I have seen lots of debates about the utility of a second card, so let me describe my day.......

I shot 414 images today at 5 different sites.....

I was escorted by my boss, my director, and "security"......

Most of the images had to be shot today..... no going back tomorrow to take them.....

When I got back to work I pulled out the SD card, popped it into the laptop, and only 13 images could be read....

Got the CF card out, read it, and all the images were there..... and I took a HUGE sigh of relief!

The SD card will not format, will no longer work in the camera, and will not read on the laptop or a USB card reader, it is toast! DEAD! Bye Bye! So much for my expensive Lexar card!
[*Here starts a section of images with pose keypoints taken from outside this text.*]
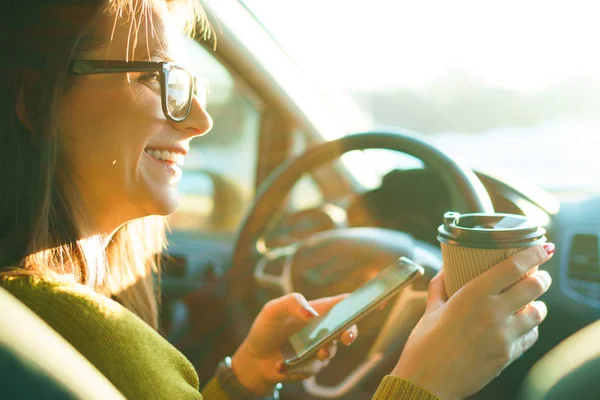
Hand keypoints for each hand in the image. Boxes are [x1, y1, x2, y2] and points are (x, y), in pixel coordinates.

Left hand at [231, 293, 357, 395]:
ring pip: (331, 350)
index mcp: (317, 310)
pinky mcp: (313, 366)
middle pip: (347, 328)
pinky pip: (312, 367)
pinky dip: (296, 366)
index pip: (344, 303)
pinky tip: (280, 364)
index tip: (378, 300)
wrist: (254, 359)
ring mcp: (320, 348)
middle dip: (351, 332)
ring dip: (321, 352)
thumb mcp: (273, 310)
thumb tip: (313, 313)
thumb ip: (292, 303)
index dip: (362, 300)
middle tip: (346, 337)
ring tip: (307, 353)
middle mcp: (323, 329)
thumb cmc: (265, 329)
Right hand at [391, 243, 553, 399]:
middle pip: (533, 287)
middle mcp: (493, 312)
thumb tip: (445, 271)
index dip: (533, 254)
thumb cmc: (424, 345)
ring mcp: (504, 336)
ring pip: (538, 313)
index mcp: (473, 295)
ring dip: (538, 305)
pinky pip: (530, 337)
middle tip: (539, 275)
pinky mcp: (508, 356)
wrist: (427, 381)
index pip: (514, 267)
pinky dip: (530, 329)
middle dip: (542, 278)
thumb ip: (439, 287)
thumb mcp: (430, 310)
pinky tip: (521, 326)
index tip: (542, 248)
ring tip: (532, 303)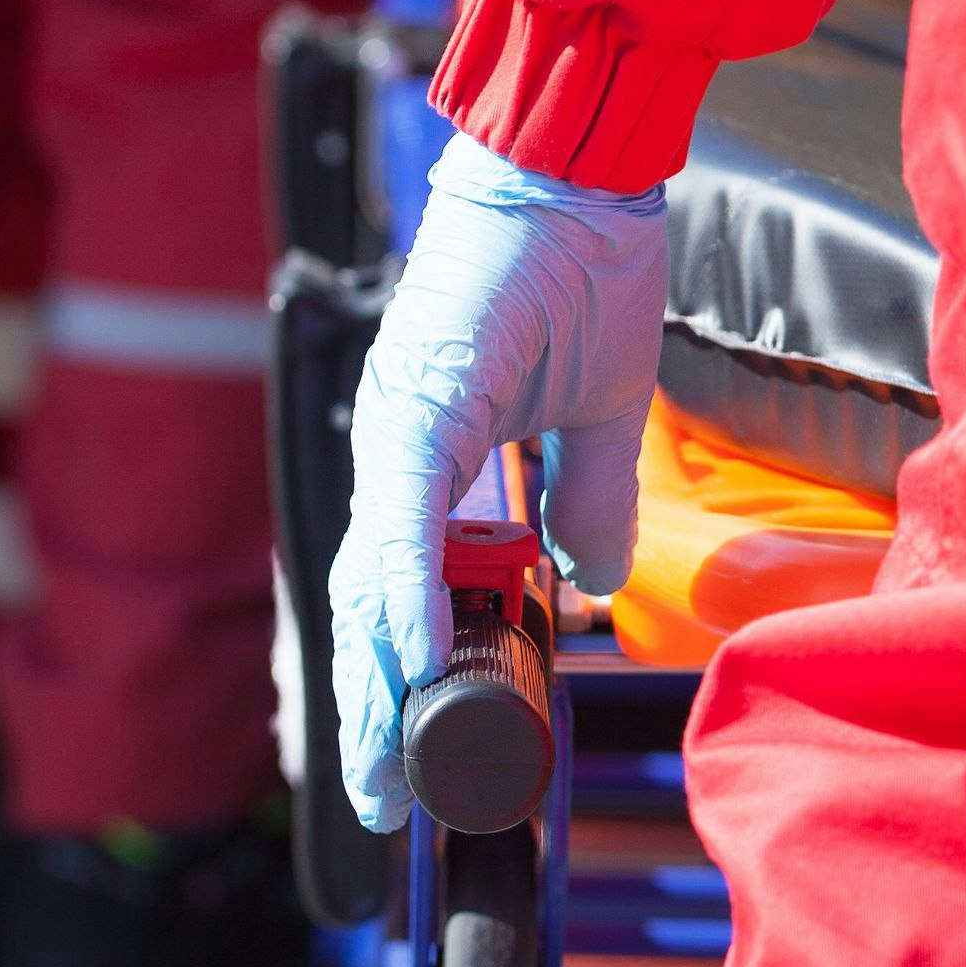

The moral of the story is that writing to multiple cards saved my ass! When you are a "pro" and must deliver it is a necessary feature on your camera, because CARDS FAIL!!!!!


----------



## Valvebounce (Aug 28, 2016)

Hi Don. 
Wow that was almost extremely embarrassing, hope you were saving same quality to both, I have several CF and SD cards of varying sizes, only ever had an SD card fail though _*I know from posts here that CF cards do fail*_ but it seems less prevalent than SD. Happy to hear that your bacon was saved. 

Cheers, Graham.


----------



## sanj (Aug 28, 2016)

Thanks for the info!! Good to know.


----------